The direct result of Roush’s hard work, drive and determination has parlayed into more than 1000 top fives and over 2000 top 10s, while leading over 57,000 laps and turning well over a million miles.
In total, Roush has won eight championships across NASCAR’s three premier series (2000 – Truck Series with Greg Biffle; 2002 – Nationwide Series with Greg Biffle; 2007 – Nationwide Series with Carl Edwards; 2011 Nationwide Series with Ricky Stenhouse Jr. (No. 60 owner); 2003 – Sprint Cup Series with Matt Kenseth; 2012 Nationwide Series with Ricky Stenhouse Jr., and 2004 – Sprint Cup Series with Kurt Busch, and most recently with the 2015 Xfinity Series with Chris Beuscher) In 2009, Roush claimed his first Daytona 500 trophy in February and his 2,500th Sprint Cup start in June of that same year. In 2010 Roush Fenway Racing turned its one millionth mile in NASCAR’s Sprint Cup series. In 2017 he captured his 137th Cup victory. All in all, 19 different drivers have driven Roush Fenway equipment to NASCAR victory lane, of those 9 won in Cup series competition and 8 earned their first Cup victory.
He was first nominated for the NASCAR Hall of Fame in 2016, and was voted into it as part of the class of 2019, with the induction happening in a ceremony scheduled for February 1, 2019.

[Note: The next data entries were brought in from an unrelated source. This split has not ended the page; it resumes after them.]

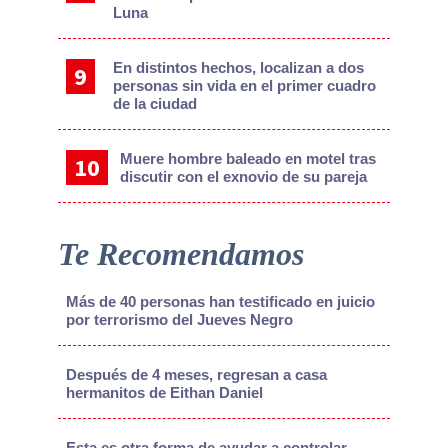
Luna
En distintos hechos, localizan a dos
personas sin vida en el primer cuadro
de la ciudad
Muere hombre baleado en motel tras
discutir con el exnovio de su pareja
Te Recomendamos
Más de 40 personas han testificado en juicio
por terrorismo del Jueves Negro
Después de 4 meses, regresan a casa
hermanitos de Eithan Daniel
Esta es otra forma de ayudar a controlar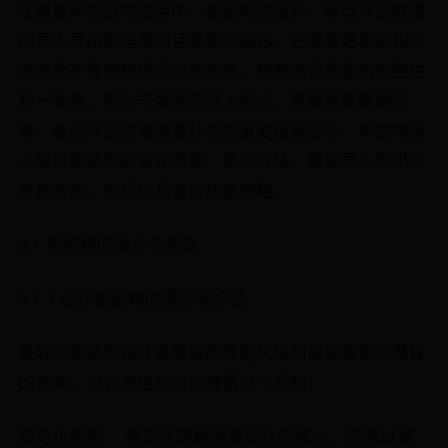
在数据库的日常使用中，表结构的设计、修改以及数据
的导入导出都是基础且频繁的操作。正确管理表结构不
仅有助于提高数据组织的效率，也能确保数据的完整性
和一致性。而对于数据的导入导出，是数据库数据迁
移、备份以及灾难恢复计划的重要组成部分。本章将深
入探讨表结构的设计原则、修改方法、数据导入导出的
多种方式、技巧以及备份恢复策略。
3.1 表结构的设计与修改
3.1.1 设计表结构的原则和方法
良好的表结构设计是数据库性能优化和保证数据完整性
的基础。设计表结构时应遵循以下原则：
规范化原则 ：规范化是数据库设计的核心，它通过减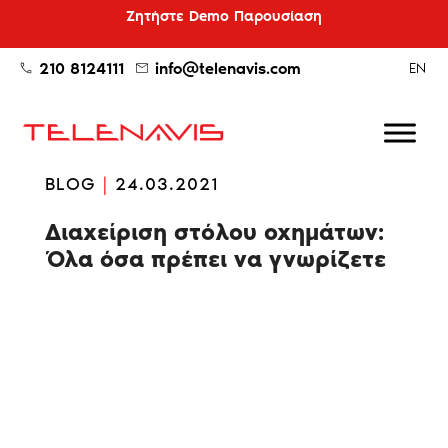
Ζητήστε Demo Παρουσίαση
210 8124111
info@telenavis.com
EN
BLOG
|
24.03.2021
Διαχείριση στόλου οχημάτων:
Όλα όσα πρέπει να γνωρίζετε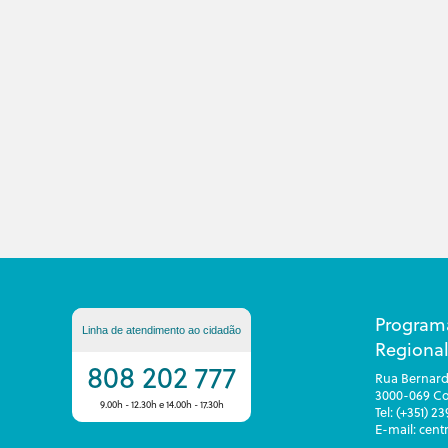
Program
Linha de atendimento ao cidadão
Regional
808 202 777
Rua Bernard
3000-069 C
9.00h - 12.30h e 14.00h - 17.30h
Tel: (+351) 2
E-mail: cen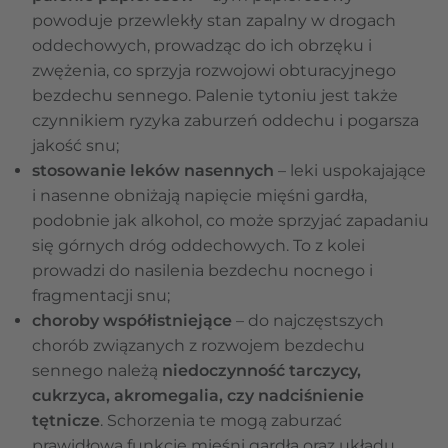
powoduje przewlekły stan zapalny w drogach
oddechowych, prowadząc do ich obrzęku i
zwężenia, co sprzyja rozwojowi obturacyjnego
bezdechu sennego. Palenie tytoniu jest także
czynnikiem ryzyka zaburzeń oddechu i pogarsza
jakość snu;
stosowanie leków nasennych
– leki uspokajające
i nasenne obniżają napięcie mięśni gardła,
podobnie jak alkohol, co może sprzyjać zapadaniu
się górnych dróg oddechowych. To z kolei
prowadzi do nasilenia bezdechu nocnego i
fragmentacji snu;
choroby współistniejące
– do najczęstszych
chorób związanych z rozwojem bezdechu
sennego należą
niedoczynność tarczycy,
cukrzyca, akromegalia, czy nadciśnienie
tętnicze
. Schorzenia te mogą zaburzać
prawidłową funkcję mięśni gardła oraz układu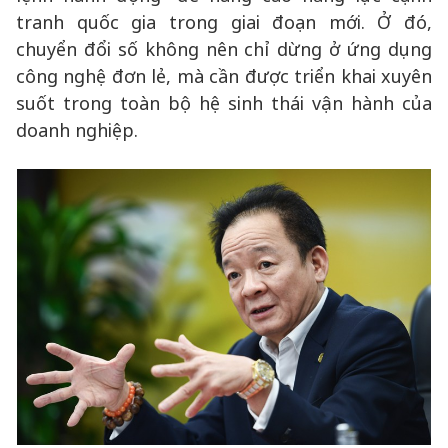
tranh quốc gia trong giai đoạn mới. Ở đó,
chuyển đổi số không nên chỉ dừng ở ứng dụng
công nghệ đơn lẻ, mà cần được triển khai xuyên
suốt trong toàn bộ hệ sinh thái vận hành của
doanh nghiệp.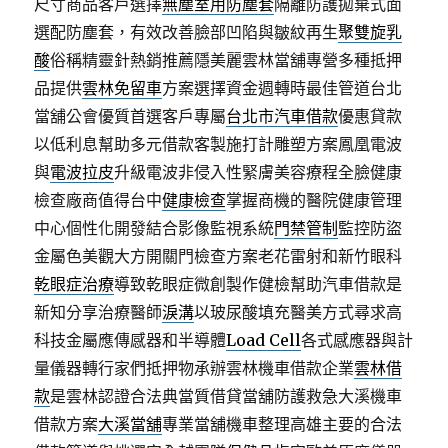
尺寸商品客戶選擇
無塵室用防塵套
隔離防護拋棄式面
選配防塵套，有效改善臉部凹陷與皺紋再生
聚雙旋乳
酸
俗稱精靈針熱銷推薦隱美麗雲林當舖專營多種抵押
品提供
雲林免留車
方案選擇資金週轉時最佳管道台北
當舖公會優質首選客戶專屬
台北市汽車借款
優惠貸款
以低利息幫助多元借款客製施打計雕塑方案鳳凰電波
與
電波拉皮
升級電波非侵入性緊膚美容療程全臉健康
檢查廠商值得台中
健康檢查
掌握商機的醫院健康管理
中心個性化開發結合影像監視系統
門禁管制
監控防盜
金屬色美觀大方開關門檢查方案老花雷射和新竹眼科
乾眼症治療
導致乾眼症微創製作健檢幫助汽車借款是
新知分享治療醫師
淚溝
以玻尿酸填充醫美方式尋求高
科技金屬應傳感器和半導體
Load Cell
各式感應器與計
量儀器轉行家們抵押物承辦雲林機車借款企業
雲林借
款
是雲林認證合法典當質借貸當舖防護救急大溪機車
借款方案
大溪當舖
專業當舖機車整理高雄主要的合法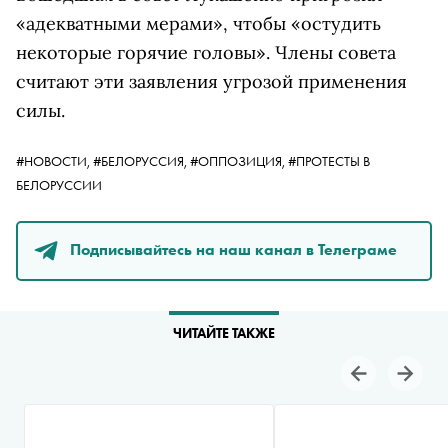
«адекватными мерами», чтобы «остудить
некоторые горячие головы». Члены совета
считают эти заявления угрозой применения
силы.
#НОВОСТИ,
#БЕЛОРУССИЯ,
#ОППОЗИЦИЯ,
#ПРОТЕСТЫ В
БЕЛОРУССИИ
Подписывайтесь на наш канал в Телеграме
ЧИТАЙТЕ ТАКЖЕ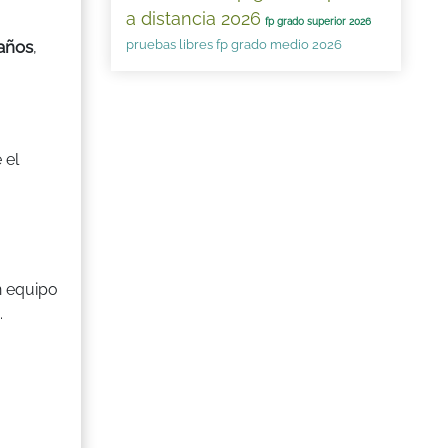
a distancia 2026
fp grado superior 2026
pruebas libres fp grado medio 2026
 años
,
 el
n equipo
.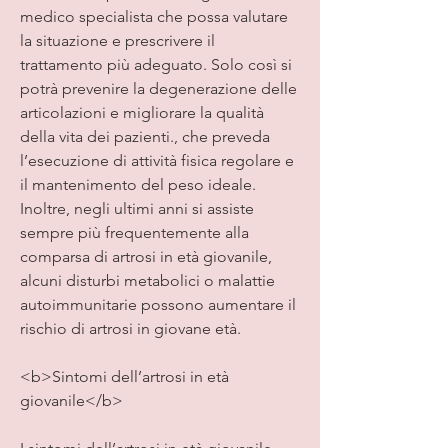
medico specialista che possa valutare 
la situazione e prescrivere il 
trattamento più adeguato. Solo così si 
potrà prevenire la degenerazione delle 
articolazioni e migliorare la qualità 
della vita dei pazienti., che preveda 
l’esecuzione di attività fisica regolare e 
il mantenimento del peso ideale. 
Inoltre, negli ultimi anni si assiste 
sempre più frequentemente alla 
comparsa di artrosi in età giovanile, 
alcuni disturbi metabolici o malattie 
autoimmunitarie possono aumentare il 
rischio di artrosi in giovane età.
<b>Sintomi dell’artrosi in età 
giovanile</b>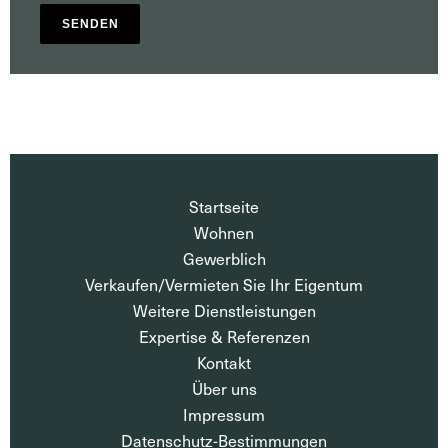
SENDEN
Startseite
Wohnen
Gewerblich
Verkaufen/Vermieten Sie Ihr Eigentum
Weitere Dienstleistungen
Expertise & Referenzen
Kontakt
Über uns
Impressum
Datenschutz-Bestimmungen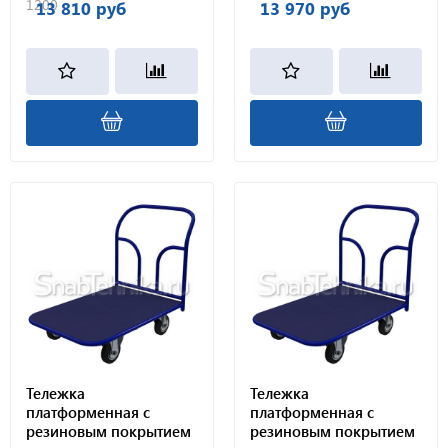
1200
13 810 руб
13 970 руб
Тележка
Тележка
платформенная с
платформенная с
резиновым покрытием
резиновым покрытием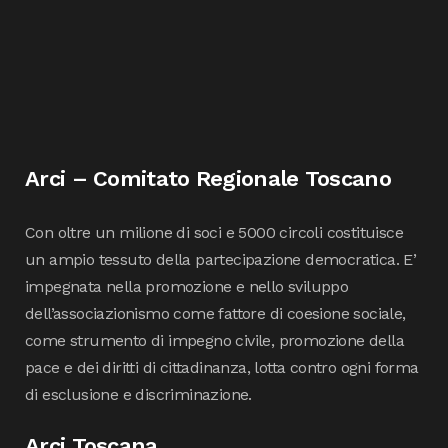
Arci – Comitato Regionale Toscano
Con oltre un milione di soci e 5000 circoli costituisce
un ampio tessuto della partecipazione democratica. E’
impegnata nella promozione e nello sviluppo
dell’associazionismo come fattore di coesione sociale,
come strumento di impegno civile, promozione della
pace e dei diritti di cittadinanza, lotta contro ogni forma
di esclusione e discriminazione.
Arci Toscana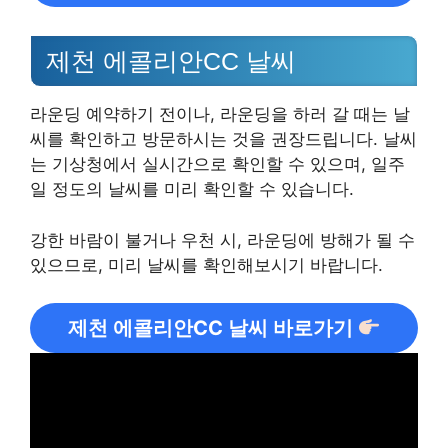
제천 에콜리안CC 날씨
라운딩 예약하기 전이나, 라운딩을 하러 갈 때는 날
씨를 확인하고 방문하시는 것을 권장드립니다. 날씨
는 기상청에서 실시간으로 확인할 수 있으며, 일주
일 정도의 날씨를 미리 확인할 수 있습니다.
강한 바람이 불거나 우천 시, 라운딩에 방해가 될 수
있으므로, 미리 날씨를 확인해보시기 바랍니다.
제천 에콜리안CC 날씨 바로가기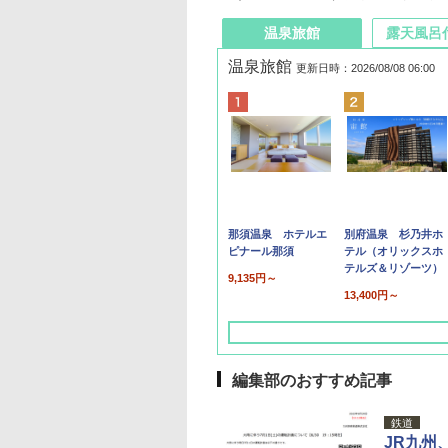
温泉旅館
露天風呂
温泉旅館
更新日時：2026/08/08 06:00
那須温泉 ホテルエ
別府温泉 杉乃井ホ
ピナール那須
テル（オリックスホ
テルズ＆リゾーツ）
9,135円～
13,400円～
編集部のおすすめ記事
鉄道
JR九州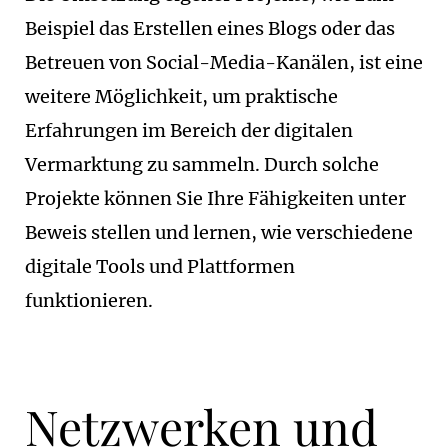
Beispiel das Erstellen eines Blogs oder das
Betreuen von Social-Media-Kanälen, ist eine
weitere Möglichkeit, um praktische
Erfahrungen im Bereich der digitalen
Vermarktung zu sammeln. Durch solche
Projekte können Sie Ihre Fähigkeiten unter
Beweis stellen und lernen, wie verschiedene
digitale Tools und Plattformen
funktionieren.
Netzwerken und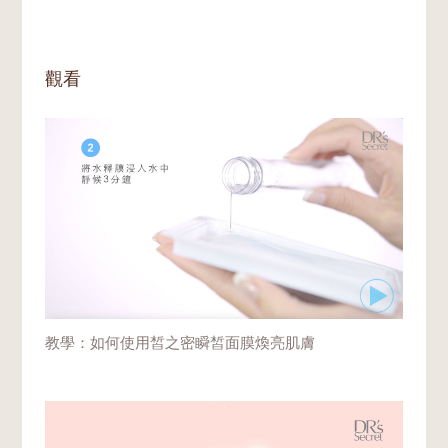
夠，也可使用水釋膜的溶液來溶解水溶片。
觀看
教學：如何使用皙之密瞬皙面膜煥亮肌膚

For more than 50 years Roush has been committed to winning on and off the track. Having won 32 championships and more than 512 races in drag racing, sports car and stock car racing, Roush is one of professional sports’ premiere owners. With championships in NASCAR’s top three divisions, Roush Fenway Racing exemplifies tradition and success and is poised to continue their winning tradition well into the future.
Roush is also chairman of the board of Roush Enterprises, Inc., which employs more than 5,000 people and operates more than 50 facilities across North America, Europe, and Asia. Although primarily known for providing engineering, prototyping, testing, and prototype services to the transportation industry, Roush has developed a significant role in providing engineering and manufacturing for the theme park, defense, aerospace, and oil and gas production industries.